**Required task:** Recast the lines of every row below as a single numbered list, omitting any blank lines.

**Data provided:**
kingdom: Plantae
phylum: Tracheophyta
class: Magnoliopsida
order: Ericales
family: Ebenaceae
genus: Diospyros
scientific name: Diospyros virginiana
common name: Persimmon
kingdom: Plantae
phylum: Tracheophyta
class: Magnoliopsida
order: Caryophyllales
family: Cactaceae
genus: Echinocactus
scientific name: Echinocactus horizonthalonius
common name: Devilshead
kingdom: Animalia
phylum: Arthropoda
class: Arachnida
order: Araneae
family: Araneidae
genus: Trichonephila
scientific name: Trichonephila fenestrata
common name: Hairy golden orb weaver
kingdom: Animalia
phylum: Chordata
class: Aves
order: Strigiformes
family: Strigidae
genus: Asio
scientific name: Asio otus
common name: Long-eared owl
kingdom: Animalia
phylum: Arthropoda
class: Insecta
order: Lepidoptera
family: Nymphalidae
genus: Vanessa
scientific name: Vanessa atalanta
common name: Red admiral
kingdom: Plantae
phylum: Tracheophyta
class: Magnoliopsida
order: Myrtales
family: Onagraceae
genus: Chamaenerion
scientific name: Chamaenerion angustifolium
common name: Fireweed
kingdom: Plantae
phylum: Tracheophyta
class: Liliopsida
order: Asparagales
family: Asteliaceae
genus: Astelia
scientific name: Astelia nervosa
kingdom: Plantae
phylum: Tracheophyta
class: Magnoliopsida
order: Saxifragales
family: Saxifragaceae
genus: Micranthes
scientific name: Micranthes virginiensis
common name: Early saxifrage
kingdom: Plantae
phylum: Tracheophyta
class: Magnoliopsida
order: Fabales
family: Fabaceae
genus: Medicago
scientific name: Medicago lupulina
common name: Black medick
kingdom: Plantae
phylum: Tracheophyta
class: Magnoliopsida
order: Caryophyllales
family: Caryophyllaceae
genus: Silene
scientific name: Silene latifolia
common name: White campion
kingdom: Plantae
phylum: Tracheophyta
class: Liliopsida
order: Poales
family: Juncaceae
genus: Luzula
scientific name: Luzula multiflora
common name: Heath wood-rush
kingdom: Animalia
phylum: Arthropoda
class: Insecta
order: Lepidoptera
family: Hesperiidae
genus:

**Solution to this exercise:**
1. kingdom: Plantae
2. phylum: Tracheophyta
3. class: Magnoliopsida
4. order: Ericales
5. family: Ebenaceae
6. genus: Diospyros
7. scientific name: Diospyros virginiana
8. common name: Persimmon
9. kingdom: Plantae
10. phylum: Tracheophyta
11. class: Magnoliopsida
12. order: Caryophyllales
13. family: Cactaceae
14. genus: Echinocactus
15. scientific name: Echinocactus horizonthalonius
16. common name: Devilshead
17. kingdom: Animalia
18. phylum: Arthropoda
19. class: Arachnida
20. order: Araneae
21. family: Araneidae
22. genus: Trichonephila
23. scientific name: Trichonephila fenestrata
24. common name: Hairy golden orb weaver
25. kingdom: Animalia
26. phylum: Chordata
27. class: Aves
28. order: Strigiformes
29. family: Strigidae
30. genus: Asio
31. scientific name: Asio otus
32. common name: Long-eared owl
33. kingdom: Animalia
34. phylum: Arthropoda
35. class: Insecta
36. order: Lepidoptera
37. family: Nymphalidae
38. genus: Vanessa
39. scientific name: Vanessa atalanta
40. common name: Red admiral
41. kingdom: Plantae
42. phylum: Tracheophyta
43. class: Magnoliopsida
44. order: Myrtales
45. family: Onagraceae
46. genus: Chamaenerion
47. scientific name: Chamaenerion angustifolium
48. common name: Fireweed
49. kingdom: Plantae
50. phylum: Tracheophyta
51. class: Liliopsida
52. order: Asparagales
53. family: Asteliaceae
54. genus: Astelia
55. scientific name: Astelia nervosa
56. kingdom: Plantae
57. phylum: Tracheophyta
58. class: Magnoliopsida
59. order: Saxifragales
60. family: Saxifragaceae
61. genus: Micranthes
62. scientific name: Micranthes virginiensis
63. common name: Early saxifrage
64. kingdom: Plantae
65. phylum: Tracheophyta
66. class: Magnoliopsida
67. order: Fabales
68. family: Fabaceae
69. genus: Medicago
70. scientific name: Medicago lupulina
71. common name: Black medick
72. kingdom: Plantae
73. phylum: Tracheophyta
74. class: Magnoliopsida
75. order: Caryophyllales
76. family: Caryophyllaceae
77. genus: Silene
78. scientific name: Silene latifolia
79. common name: White campion
80. kingdom: Plantae
81. phylum: Tracheophyta
82. class: Liliopsida
83. order: Poales
84. family: Juncaceae
85. genus: Luzula
86. scientific name: Luzula multiflora
87. common name: Heath wood-rush
88. kingdom: Animalia
89. phylum: Arthropoda
90. class: Insecta
91. order: Lepidoptera
92. family: Hesperiidae
93. genus:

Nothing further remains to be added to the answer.